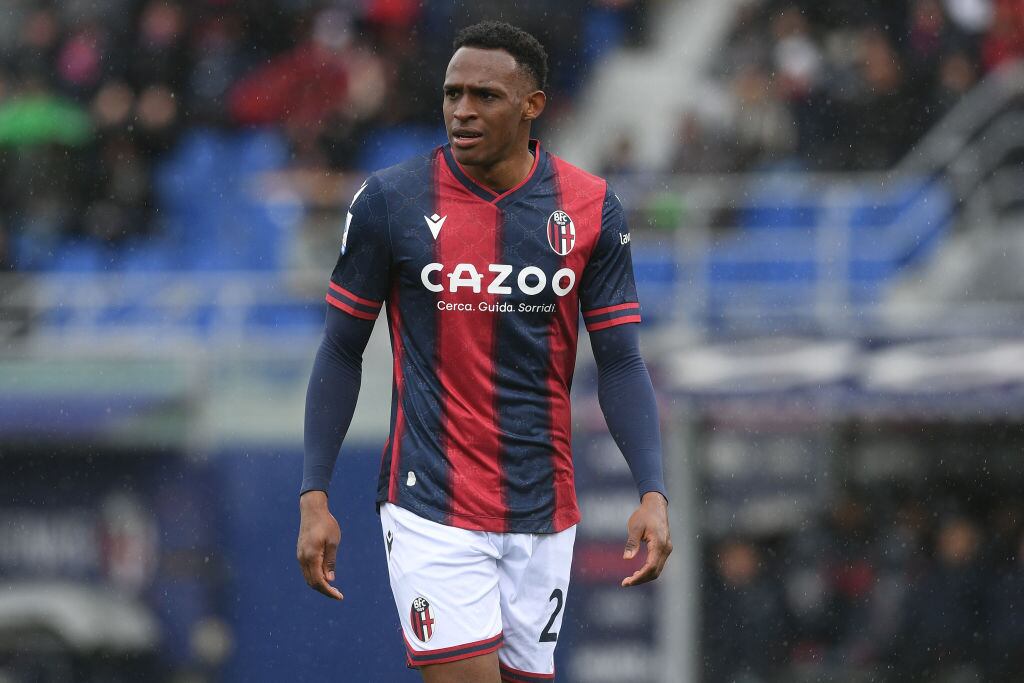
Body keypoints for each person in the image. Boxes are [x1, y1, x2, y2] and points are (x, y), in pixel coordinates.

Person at [296, 20, 671, 683]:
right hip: (431, 500)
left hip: (543, 506)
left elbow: (620, 360)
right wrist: (314, 493)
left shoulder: (590, 208)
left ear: (532, 105)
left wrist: (653, 488)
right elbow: (341, 349)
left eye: (485, 96)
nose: (462, 110)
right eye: (453, 93)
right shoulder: (391, 201)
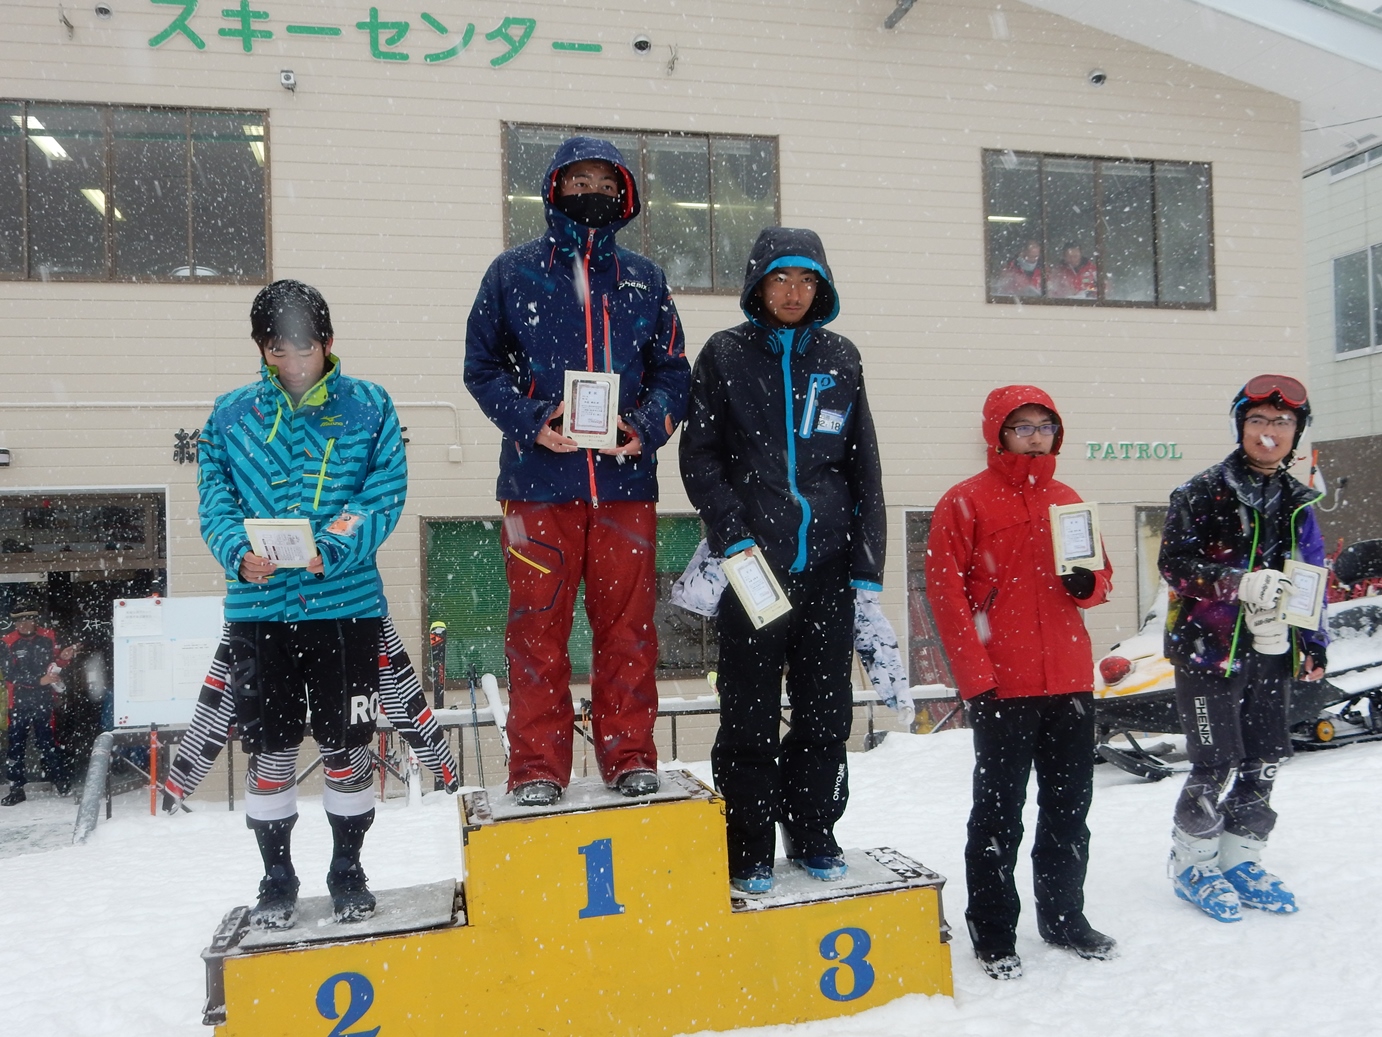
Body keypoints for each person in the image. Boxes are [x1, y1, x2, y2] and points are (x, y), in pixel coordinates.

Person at [464, 136, 689, 808]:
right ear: (554, 189)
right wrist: (532, 419)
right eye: (579, 181)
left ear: (624, 195)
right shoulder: (512, 274)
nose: (592, 193)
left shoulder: (645, 279)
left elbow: (674, 372)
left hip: (625, 489)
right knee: (537, 629)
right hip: (536, 489)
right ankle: (537, 765)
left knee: (629, 629)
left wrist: (645, 427)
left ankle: (630, 754)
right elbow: (481, 367)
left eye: (604, 183)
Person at [680, 227, 886, 895]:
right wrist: (732, 534)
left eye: (806, 280)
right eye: (780, 278)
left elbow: (863, 465)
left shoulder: (841, 356)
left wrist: (866, 564)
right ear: (757, 284)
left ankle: (814, 828)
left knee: (826, 714)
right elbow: (700, 457)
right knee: (749, 717)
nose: (794, 292)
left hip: (827, 568)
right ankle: (748, 844)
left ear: (820, 287)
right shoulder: (725, 354)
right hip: (752, 571)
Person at [198, 279, 407, 929]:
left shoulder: (369, 406)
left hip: (345, 610)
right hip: (259, 613)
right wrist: (237, 552)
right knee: (270, 749)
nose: (292, 362)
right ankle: (276, 878)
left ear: (329, 342)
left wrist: (336, 545)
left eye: (304, 348)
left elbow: (383, 490)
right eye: (277, 350)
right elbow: (215, 498)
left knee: (348, 746)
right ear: (261, 348)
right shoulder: (229, 416)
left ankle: (348, 870)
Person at [925, 386, 1116, 980]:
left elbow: (1100, 580)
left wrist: (1088, 583)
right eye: (1022, 426)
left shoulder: (1068, 501)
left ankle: (1064, 918)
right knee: (998, 813)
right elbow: (946, 595)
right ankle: (993, 931)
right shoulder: (965, 501)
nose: (1035, 437)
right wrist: (975, 678)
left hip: (1069, 681)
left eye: (1044, 426)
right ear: (997, 433)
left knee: (1069, 809)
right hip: (1003, 686)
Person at [1159, 374, 1326, 922]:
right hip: (1208, 650)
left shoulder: (1299, 501)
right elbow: (1174, 565)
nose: (1269, 431)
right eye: (1257, 420)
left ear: (1296, 431)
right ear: (1240, 426)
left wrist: (1311, 642)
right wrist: (1236, 583)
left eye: (1282, 421)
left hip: (1273, 649)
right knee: (1215, 762)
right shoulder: (1201, 492)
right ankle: (1193, 863)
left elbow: (1312, 573)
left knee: (1265, 759)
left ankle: (1241, 858)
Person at [1, 601, 75, 805]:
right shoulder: (7, 641)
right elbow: (9, 673)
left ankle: (62, 783)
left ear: (35, 620)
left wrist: (64, 659)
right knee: (16, 746)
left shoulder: (48, 636)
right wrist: (38, 680)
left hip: (44, 700)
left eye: (28, 620)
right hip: (18, 702)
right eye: (19, 621)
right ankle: (16, 789)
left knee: (48, 743)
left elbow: (55, 664)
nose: (23, 624)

_What you need to do_. The whole listing above, minus its pictures, is what you should write out word for word.

_Response to this task_.
Body keypoints for each person in the image. Boxes are [x1, y1, x2, y2] and points are (x, y), in pixel coordinates.

Person at [296, 20, 671, 683]:
right hip: (431, 500)
left hip: (543, 506)
left elbow: (620, 360)
right wrist: (314, 493)
left shoulder: (590, 208)
left ear: (532, 105)
left wrist: (653, 488)
right elbow: (341, 349)
left eye: (485, 96)
nose: (462, 110)
right eye: (453, 93)
right shoulder: (391, 201)
Body keypoints for each person in the image. Boxes are [x1, y1, x2, y2] and points are (x, y), in pixel coordinates.

Person at [464, 136, 689, 808]:
right ear: (554, 189)
right wrist: (532, 419)
right eye: (579, 181)
left ear: (624, 195)
right shoulder: (512, 274)
nose: (592, 193)
left shoulder: (645, 279)
left elbow: (674, 372)
left hip: (625, 489)
right knee: (537, 629)
right hip: (536, 489)
right ankle: (537, 765)
left knee: (629, 629)
left wrist: (645, 427)
left ankle: (630, 754)
right elbow: (481, 367)
left eye: (604, 183)
Person at [680, 227, 886, 895]:
right wrist: (732, 534)
left eye: (806, 280)
right eye: (780, 278)
left elbow: (863, 465)
left shoulder: (841, 356)
left wrist: (866, 564)
right ear: (757, 284)
left ankle: (814, 828)
left knee: (826, 714)
right elbow: (700, 457)
right knee: (749, 717)
nose: (794, 292)
left hip: (827, 568)
right ankle: (748, 844)
left ear: (820, 287)
right shoulder: (725, 354)
right hip: (752, 571)
Person at [198, 279, 407, 929]:
left shoulder: (369, 406)
left hip: (345, 610)
right hip: (259, 613)
right wrist: (237, 552)
right knee: (270, 749)
nose: (292, 362)
right ankle: (276, 878)
left ear: (329, 342)
left wrist: (336, 545)
left eye: (304, 348)
left elbow: (383, 490)
right eye: (277, 350)
right elbow: (215, 498)
left knee: (348, 746)
right ear: (261, 348)
right shoulder: (229, 416)
left ankle: (348, 870)
Person at [925, 386, 1116, 980]:
left elbow: (1100, 580)
left wrist: (1088, 583)
right eye: (1022, 426)
left shoulder: (1068, 501)
left ankle: (1064, 918)
right knee: (998, 813)
right elbow: (946, 595)
right ankle: (993, 931)
right shoulder: (965, 501)
nose: (1035, 437)
right wrist: (975, 678)
left hip: (1069, 681)
left eye: (1044, 426)
right ear: (997, 433)
left knee: (1069, 809)
right hip: (1003, 686)
Person at [1159, 374, 1326, 922]:
right hip: (1208, 650)
left shoulder: (1299, 501)
right elbow: (1174, 565)
nose: (1269, 431)
right eye: (1257, 420)
left ear: (1296, 431)
right ear: (1240, 426)
left wrist: (1311, 642)
right wrist: (1236, 583)
left eye: (1282, 421)
left hip: (1273, 649)
right knee: (1215, 762)
right shoulder: (1201, 492)
right ankle: (1193, 863)
left elbow: (1312, 573)
left knee: (1265, 759)
left ankle: (1241, 858)
Person at [1, 601, 75, 805]:
right shoulder: (7, 641)
right elbow: (9, 673)
left ankle: (62, 783)
left ear: (35, 620)
left wrist: (64, 659)
right knee: (16, 746)
left shoulder: (48, 636)
right wrist: (38, 680)
left hip: (44, 700)
left eye: (28, 620)
right hip: (18, 702)
right eye: (19, 621)
right ankle: (16, 789)
left knee: (48, 743)
left elbow: (55, 664)
nose: (23, 624)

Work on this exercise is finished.